Markus Grasmair, Department of Mathematical Sciences, NTNU

Cervical cancer is one of the most common types of cancers in women worldwide and accounts for over 300000 yearly deaths. Starting in the 60’s, the introduction of national screening programmes in high-income countries, where all women are regularly called in, has led to a significant decrease in mortality, though. In the Nordic countries, for instance, it is estimated that about half of the malignant cervical cancer cases have been prevented through screening alone. In addition the discovery of the connection with the infection with the human papillomavirus (HPV) and the subsequent development of effective vaccines is expected to lead to a further decrease in the future.
Personalised Cancer Screening
Still, not everybody is reached by the screening and vaccination programmes. Also, it is known that the risk of developing cervical cancer varies significantly between individuals, personal life style having a large effect. As a consequence, mass screening programmes with fixed screening intervals only depending on age lead to a large number of unnecessary screenings of women at insignificant risk level. At the same time, high-grade lesions in high risk individuals might remain undetected and develop to cancer due to too infrequent screening. In order to prevent this simultaneous over-screening and under-treatment, it is desirable to introduce personalised screening strategies, where screening intervals are based on an individual risk assessment. For this to be successful, though, it is necessary to have a good understanding of the factors that lead to the development of cervical cancer.
In the DeCipher project funded by the Research Council of Norway and jointly led by the Cancer Registry of Norway (https://www.kreftregisteret.no/en/) and Simula Research Lab (https://www.simula.no), we have used various statistical and machine learning techniques to improve our knowledge about risk factors for the development of cervical cancer. For this, we relied on two different, complementary approaches using different data material.
The DeCipher Project
The first approach was based on an analysis with modern machine learning techniques of large-scale questionnaires that were sent out in 2004/05 and 2011/12 in Norway to selected women in connection with their screening. Using generalised low rank models (GLRMs), we tried to identify phenotypes of risk groups for cervical cancer, which may in the future be used for the formulation of refined screening strategies. The results indicated phenotypes related to the age of the first sexual partner, hormonal contraception, the number of sexual partners, and contraception usage [2].

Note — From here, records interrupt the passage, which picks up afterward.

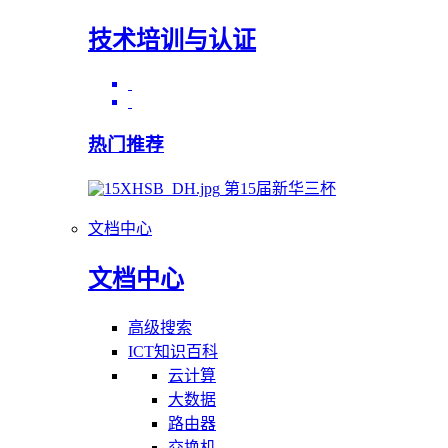
技术培训与认证
热门推荐
第15届新华三杯
文档中心
文档中心
高级搜索
ICT知识百科
云计算
大数据
路由器
交换机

The second approach relied on the existing vast databases of past screening results that have been built up in the more than 60 years of mass screening programmes. In Norway alone, these contain the screening results of 1.8 million women. Here the question was to which extent it was possible to infer the future development from an individual’s past screening results only. For this, we have tested different prediction methods based on matrix factorisation, geometric deep learning, and hidden Markov models, amongst others [1,3,4]. A major difficulty here are the scarcity and imbalance of the data, with only few available screenings per woman, the vast majority of which show normal results. Still, the results indicate that this approach might lead to improved screening recommendations in the future, especially if it can be coupled with the phenotyping results from the first approach.

Characteristics of a subset of the screening data used for the training of our models.
Left: Lexis diagram illustrating different screening histories. A history is depicted as gray line from first to last visit; each visit is indicated by a marker for the type and result of the exam. Middle: Histogram of the time between visits. Right: The proportion of women in the age groups 16-35/35-45/45+ with normal (blue), low-grade lesions (orange), and high-grade lesions (red). The low number of abnormal results poses a significant challenge for machine learning algorithms.
References:
[1] Gogineni, V. C., Langberg, S. R., Naumova, V., Nygård, J. F., Nygård, M., Grasmair, M., & Werner, S. (2021, October). Recurrent Time-Varying Multi-Graph Convolutional Neural Network for Personalized Cervical Cancer Risk Prediction. In 2021 55th Asilomar Conference on Signals, Systems, and Computers (pp. 1541-1545). IEEE.
[2] Becker, F., Nygård, M., Nygård, J., Smilde, A., & Acar, E. (2022, May). Phenotyping of cervical cancer risk groups via generalized low-rank models using medical questionnaires. In Symposium of the Norwegian AI Society (pp. 94-110). Cham: Springer International Publishing.
[3] Langberg, G. S. R., Stapnes, M., Nygård, J. F., Nygård, M., Grasmair, M., & Naumova, V. (2022). Matrix factorization for the reconstruction of cervical cancer screening histories and prediction of future screening results. BMC bioinformatics, 23(12), 1-15.
[4] Langberg, G. S. R., Nygård, J. F., Gogineni, V. C., Nygård, M., Grasmair, M., & Naumova, V. (2022). Towards a data-driven system for personalized cervical cancer risk stratification. Scientific Reports, 12(1), 12083.